Foi em participação especial que a Grande Ordem Europeia se viu entrar na incerteza do século XX. Este Sistema firmemente interligado tinha uma especial preocupação e ponto de instabilidade: o Império Otomano, a Turquia, o "Homem Doente da Europa". Os turcos Osmanli, uma tribo turco-tártara islâmica fora da Ásia Central, no início do Renascimento começaram a empurrar os gregos bizantinos para fora da Ásia Menor e, finalmente, cruzaram pela Europa, onde subjugaram os búlgaros, sérvios, gregos e bósnios. O ponto alto do avanço islâmico turco foi em 1683 às portas de Viena, onde o rei polonês Jan Sobieski os parou. A partir de então houve uma retirada lenta e agonizante em toda a Península Balcânica, até o século XIX, quando os otomanos perderam a soberania sobre a Sérvia, Grécia e Romênia. Durante a Guerra dos Bálcãs de 1912-1913, as propriedades europeias do sultão foram reduzidas à Trácia Oriental ou às propriedades que a Turquia tem até hoje. Devido à mistura étnica e religiosa desta área, e a vulnerabilidade dos pequenos reinos, que, como rochas marítimas, surgiram com a recessão do dilúvio islâmico, a instabilidade crônica, que caracterizou a região, teve que ser "resolvida" pelos impérios multinacionais da Áustria ou da Rússia.

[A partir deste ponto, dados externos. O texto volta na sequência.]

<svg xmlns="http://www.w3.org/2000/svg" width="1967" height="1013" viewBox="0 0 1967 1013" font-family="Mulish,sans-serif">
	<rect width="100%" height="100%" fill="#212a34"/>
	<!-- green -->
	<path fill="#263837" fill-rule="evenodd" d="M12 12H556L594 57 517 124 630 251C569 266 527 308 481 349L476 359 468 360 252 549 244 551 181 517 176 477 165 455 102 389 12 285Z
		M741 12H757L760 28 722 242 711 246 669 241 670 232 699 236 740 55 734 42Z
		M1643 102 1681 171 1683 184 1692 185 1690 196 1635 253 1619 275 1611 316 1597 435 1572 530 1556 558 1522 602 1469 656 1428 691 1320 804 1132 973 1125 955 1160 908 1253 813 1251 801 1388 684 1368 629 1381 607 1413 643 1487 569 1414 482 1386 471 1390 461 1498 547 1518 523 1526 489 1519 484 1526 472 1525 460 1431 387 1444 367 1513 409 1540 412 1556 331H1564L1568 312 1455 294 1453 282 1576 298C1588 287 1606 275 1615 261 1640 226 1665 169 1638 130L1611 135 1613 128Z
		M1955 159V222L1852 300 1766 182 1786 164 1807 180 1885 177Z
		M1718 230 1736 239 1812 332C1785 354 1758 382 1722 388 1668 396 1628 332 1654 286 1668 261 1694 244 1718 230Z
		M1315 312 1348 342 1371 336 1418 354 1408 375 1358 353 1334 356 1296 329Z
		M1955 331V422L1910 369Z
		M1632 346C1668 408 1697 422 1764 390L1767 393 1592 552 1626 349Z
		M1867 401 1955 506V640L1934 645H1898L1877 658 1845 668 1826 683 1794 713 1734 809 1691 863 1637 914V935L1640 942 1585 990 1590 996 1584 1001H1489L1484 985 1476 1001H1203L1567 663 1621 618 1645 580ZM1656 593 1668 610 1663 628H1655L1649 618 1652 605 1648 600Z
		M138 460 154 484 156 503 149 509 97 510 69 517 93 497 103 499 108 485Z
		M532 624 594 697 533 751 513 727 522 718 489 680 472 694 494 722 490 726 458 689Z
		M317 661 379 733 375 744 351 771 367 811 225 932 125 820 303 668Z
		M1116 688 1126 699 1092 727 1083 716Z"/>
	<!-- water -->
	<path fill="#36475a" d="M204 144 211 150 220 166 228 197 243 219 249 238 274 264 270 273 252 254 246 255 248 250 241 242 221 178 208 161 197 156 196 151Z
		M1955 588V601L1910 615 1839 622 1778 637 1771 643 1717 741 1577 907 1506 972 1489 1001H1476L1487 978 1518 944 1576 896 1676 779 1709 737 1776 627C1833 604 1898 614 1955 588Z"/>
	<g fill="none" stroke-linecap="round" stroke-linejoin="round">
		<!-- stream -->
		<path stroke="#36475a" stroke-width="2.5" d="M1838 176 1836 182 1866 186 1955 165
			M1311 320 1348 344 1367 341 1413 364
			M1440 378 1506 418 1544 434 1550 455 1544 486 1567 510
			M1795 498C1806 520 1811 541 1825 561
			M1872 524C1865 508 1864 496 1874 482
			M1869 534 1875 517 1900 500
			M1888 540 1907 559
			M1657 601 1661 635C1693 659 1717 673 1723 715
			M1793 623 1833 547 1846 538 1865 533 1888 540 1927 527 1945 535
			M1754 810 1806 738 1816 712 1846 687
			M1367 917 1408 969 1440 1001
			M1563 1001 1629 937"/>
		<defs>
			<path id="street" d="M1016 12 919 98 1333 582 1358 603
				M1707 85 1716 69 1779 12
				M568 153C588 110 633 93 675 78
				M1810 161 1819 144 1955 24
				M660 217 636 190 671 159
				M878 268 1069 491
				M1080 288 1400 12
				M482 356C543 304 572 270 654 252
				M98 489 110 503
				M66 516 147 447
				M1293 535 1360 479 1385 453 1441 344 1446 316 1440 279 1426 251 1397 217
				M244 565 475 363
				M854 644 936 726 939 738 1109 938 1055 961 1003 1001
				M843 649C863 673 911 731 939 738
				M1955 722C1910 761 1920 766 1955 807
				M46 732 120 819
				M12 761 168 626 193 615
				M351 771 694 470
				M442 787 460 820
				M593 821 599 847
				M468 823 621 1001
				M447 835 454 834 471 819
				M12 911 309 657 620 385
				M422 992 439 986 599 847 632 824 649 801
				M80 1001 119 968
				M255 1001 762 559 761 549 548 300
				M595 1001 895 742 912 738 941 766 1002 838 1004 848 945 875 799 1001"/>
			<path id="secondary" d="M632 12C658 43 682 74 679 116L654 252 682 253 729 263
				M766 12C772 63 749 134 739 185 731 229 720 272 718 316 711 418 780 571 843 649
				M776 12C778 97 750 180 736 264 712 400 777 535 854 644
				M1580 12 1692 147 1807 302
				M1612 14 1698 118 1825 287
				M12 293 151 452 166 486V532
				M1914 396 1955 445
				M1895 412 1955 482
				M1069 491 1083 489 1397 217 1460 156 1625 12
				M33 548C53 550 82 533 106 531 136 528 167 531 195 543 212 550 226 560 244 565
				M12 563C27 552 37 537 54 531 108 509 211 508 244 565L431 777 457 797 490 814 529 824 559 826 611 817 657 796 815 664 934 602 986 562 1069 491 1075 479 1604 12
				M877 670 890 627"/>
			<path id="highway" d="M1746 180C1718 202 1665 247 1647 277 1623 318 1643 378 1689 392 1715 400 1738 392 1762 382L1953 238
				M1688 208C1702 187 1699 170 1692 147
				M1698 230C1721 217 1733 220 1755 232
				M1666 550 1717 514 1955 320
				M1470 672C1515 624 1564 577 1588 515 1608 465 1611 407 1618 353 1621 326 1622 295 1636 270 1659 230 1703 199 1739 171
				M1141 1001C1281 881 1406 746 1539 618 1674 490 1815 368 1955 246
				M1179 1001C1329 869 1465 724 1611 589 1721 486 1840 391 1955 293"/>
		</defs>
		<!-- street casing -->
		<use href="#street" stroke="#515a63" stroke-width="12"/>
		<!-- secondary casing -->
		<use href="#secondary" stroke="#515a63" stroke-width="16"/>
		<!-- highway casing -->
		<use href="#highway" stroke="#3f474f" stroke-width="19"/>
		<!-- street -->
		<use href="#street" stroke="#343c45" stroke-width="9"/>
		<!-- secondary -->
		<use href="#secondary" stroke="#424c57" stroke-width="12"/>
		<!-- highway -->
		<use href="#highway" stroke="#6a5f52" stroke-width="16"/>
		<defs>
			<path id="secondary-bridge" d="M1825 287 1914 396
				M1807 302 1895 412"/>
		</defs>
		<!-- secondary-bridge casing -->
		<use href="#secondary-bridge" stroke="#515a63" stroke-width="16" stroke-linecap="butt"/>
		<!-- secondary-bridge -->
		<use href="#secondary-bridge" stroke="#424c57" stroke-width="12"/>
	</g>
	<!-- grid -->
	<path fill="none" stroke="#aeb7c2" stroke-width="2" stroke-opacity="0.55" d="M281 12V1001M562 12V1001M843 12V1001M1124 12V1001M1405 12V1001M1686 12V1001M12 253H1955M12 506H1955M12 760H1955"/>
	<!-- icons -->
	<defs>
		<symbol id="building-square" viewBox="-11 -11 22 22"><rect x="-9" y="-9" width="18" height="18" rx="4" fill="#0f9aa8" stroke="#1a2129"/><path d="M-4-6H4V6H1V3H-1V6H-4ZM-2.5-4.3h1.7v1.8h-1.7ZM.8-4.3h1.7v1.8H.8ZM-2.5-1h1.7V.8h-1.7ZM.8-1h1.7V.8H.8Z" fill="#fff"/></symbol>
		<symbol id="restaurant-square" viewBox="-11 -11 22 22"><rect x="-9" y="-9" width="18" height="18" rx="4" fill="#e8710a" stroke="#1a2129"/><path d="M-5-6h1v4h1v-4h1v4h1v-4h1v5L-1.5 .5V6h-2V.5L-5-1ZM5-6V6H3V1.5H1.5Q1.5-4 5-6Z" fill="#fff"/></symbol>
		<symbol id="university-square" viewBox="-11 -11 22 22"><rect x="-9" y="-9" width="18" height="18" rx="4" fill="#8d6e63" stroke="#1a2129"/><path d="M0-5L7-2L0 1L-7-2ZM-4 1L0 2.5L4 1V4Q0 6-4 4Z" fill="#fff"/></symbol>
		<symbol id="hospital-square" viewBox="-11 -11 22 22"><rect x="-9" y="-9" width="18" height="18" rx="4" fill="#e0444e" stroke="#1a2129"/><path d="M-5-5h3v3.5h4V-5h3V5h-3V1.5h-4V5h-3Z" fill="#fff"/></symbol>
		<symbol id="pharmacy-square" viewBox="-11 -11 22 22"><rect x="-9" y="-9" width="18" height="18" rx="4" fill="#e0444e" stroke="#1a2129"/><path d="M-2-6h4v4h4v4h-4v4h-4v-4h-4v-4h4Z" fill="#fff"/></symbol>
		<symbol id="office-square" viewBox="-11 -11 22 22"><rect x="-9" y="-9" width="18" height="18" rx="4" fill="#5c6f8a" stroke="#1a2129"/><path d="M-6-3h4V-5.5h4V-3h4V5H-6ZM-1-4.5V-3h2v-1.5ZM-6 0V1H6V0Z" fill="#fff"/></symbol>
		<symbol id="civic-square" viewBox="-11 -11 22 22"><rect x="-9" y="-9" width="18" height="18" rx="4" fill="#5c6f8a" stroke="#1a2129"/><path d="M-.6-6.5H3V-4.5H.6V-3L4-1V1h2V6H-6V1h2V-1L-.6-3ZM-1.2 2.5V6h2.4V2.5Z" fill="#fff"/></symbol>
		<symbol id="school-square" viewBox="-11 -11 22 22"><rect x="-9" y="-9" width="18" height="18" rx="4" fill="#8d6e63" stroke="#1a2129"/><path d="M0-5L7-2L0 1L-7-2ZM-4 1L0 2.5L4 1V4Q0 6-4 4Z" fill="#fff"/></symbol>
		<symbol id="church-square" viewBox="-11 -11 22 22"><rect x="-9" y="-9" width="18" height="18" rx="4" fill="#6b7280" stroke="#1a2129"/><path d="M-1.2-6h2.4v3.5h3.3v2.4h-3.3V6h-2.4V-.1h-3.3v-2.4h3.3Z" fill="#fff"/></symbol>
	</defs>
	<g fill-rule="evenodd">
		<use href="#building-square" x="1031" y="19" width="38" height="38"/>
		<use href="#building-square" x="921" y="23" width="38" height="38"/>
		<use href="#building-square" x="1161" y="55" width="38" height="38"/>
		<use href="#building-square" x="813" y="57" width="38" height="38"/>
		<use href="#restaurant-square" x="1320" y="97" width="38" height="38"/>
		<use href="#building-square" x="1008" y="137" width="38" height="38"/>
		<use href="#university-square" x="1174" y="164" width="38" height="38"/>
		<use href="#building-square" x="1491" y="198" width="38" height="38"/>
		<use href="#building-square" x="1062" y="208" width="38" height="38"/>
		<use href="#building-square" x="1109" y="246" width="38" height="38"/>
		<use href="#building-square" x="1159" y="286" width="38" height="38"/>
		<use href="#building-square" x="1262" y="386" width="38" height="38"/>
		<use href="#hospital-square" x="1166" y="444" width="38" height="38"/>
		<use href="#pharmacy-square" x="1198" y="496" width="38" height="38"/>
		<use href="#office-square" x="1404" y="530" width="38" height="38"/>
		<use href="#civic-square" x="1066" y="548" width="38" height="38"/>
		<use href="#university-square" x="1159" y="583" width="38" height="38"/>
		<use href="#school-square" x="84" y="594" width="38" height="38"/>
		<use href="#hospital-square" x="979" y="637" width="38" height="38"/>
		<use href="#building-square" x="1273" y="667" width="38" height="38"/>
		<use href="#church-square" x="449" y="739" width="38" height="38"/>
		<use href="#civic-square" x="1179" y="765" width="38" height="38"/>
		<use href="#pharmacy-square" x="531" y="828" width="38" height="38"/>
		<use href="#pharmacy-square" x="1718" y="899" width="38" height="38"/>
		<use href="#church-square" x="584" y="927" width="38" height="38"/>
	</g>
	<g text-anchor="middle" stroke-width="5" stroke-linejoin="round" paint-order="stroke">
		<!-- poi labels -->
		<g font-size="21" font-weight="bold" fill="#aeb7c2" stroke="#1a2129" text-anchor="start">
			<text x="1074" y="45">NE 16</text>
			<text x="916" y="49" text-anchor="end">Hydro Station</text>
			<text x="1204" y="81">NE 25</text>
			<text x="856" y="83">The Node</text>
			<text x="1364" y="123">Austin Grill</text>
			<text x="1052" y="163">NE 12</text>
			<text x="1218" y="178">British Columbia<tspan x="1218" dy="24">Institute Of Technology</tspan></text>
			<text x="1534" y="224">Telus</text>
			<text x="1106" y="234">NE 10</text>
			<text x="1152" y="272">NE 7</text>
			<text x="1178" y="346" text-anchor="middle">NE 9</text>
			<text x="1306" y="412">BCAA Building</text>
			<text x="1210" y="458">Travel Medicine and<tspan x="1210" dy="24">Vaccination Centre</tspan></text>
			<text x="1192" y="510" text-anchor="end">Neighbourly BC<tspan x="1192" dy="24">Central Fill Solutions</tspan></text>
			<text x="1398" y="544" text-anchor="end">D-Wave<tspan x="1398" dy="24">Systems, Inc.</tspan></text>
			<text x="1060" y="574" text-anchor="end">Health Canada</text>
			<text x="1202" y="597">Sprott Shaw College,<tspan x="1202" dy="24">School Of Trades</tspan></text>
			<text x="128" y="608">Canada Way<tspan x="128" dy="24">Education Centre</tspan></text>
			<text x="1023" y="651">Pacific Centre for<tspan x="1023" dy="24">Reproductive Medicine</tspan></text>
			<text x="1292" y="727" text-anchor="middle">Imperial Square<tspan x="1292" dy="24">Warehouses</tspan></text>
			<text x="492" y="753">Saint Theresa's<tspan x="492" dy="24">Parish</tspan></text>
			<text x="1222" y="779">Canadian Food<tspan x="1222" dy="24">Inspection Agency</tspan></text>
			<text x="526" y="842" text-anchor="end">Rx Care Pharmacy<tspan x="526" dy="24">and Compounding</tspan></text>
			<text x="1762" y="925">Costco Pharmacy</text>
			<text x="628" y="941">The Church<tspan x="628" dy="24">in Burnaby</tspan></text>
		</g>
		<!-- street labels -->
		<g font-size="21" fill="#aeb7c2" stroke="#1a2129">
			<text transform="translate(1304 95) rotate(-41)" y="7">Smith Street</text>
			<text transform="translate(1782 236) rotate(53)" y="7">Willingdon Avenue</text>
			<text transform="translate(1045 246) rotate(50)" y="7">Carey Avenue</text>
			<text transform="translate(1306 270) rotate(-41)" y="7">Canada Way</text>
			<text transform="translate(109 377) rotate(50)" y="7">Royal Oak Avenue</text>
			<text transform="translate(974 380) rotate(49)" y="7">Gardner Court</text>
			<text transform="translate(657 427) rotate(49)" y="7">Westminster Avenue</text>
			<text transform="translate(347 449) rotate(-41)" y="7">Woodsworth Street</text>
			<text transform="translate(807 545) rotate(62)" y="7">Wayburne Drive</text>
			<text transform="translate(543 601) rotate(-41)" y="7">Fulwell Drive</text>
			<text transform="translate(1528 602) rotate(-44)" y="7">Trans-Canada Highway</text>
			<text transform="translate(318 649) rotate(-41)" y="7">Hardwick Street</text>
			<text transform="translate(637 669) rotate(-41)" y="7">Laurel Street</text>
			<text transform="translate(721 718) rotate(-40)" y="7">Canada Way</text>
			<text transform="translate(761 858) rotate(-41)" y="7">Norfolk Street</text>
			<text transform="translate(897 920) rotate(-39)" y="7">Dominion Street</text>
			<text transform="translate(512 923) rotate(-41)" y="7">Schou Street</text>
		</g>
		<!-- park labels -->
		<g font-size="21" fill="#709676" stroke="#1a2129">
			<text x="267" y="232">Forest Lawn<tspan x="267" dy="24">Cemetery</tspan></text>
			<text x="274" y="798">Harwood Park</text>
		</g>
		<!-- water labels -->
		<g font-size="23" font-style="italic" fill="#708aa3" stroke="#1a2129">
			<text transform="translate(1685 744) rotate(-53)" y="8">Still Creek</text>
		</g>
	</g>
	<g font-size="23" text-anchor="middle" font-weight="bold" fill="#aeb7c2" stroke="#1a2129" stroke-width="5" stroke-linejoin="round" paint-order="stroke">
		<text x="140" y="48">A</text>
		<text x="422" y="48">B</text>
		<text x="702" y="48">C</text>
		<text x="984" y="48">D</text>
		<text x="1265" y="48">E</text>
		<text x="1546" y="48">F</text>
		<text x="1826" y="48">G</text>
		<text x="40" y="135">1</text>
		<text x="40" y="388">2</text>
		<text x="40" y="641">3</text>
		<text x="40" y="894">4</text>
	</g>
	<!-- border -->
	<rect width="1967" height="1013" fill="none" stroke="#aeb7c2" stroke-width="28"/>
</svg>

B) Bósnia, 1914: O Poder Keg Inflama [1]

À luz do vácuo de poder que estava se desenvolvendo nesta região altamente volátil da Europa, a Conferência de Berlim de Potências Européias outorgou as antigas províncias turcas Balcãs da Bósnia e Herzegovina para a Áustria-Hungria em 1878. Bósnia e Herzegovina, com sua capital em Sarajevo, eram províncias difíceis de governar, uma vez que eram preenchidas por uma mistura étnica e religiosa dos sérvios ortodoxos, que foram aliados de uma maneira muito informal ao império do Czar no Oriente, dos croatas católicos, que viam a si mesmos como um corte sobre os sérvios por conta de suas ligações com Viena e Budapeste e, finalmente, os muçulmanos, que eram, na verdade, os croatas que apostataram ao Islã quando a região estava sob o jugo turco. É muito possível que este distrito diverso pudesse ter permanecido tranquilo se não fosse pelas ações subversivas de sérvios bósnios que desejavam se juntar ao reino sérvio ao leste. Após a guerra dos Balcãs de 1912-1913, a Sérvia dobrou de tamanho criando um chamado quase irresistível para os seus irmãos bósnios. Aqui, novamente, tal situação não precisava ter se desenrolado da forma como se desenrolou, se comandantes militares e agentes sérvios não tivessem treinado e armado jovens bósnios sérvios com táticas subversivas e terroristas de lugares seguros através da fronteira na própria Sérvia. Os historiadores que escrevem sobre este período não contestam o fato desta atividade por parte dos sérvios. Como veremos mais tarde, o Papa São Pio X não contestou o fato de que os sérvios estavam agindo para subverter a Áustria-Hungria, nem se opôs sobre "disciplinar" esta nação renegada pela monarquia dos Habsburgos.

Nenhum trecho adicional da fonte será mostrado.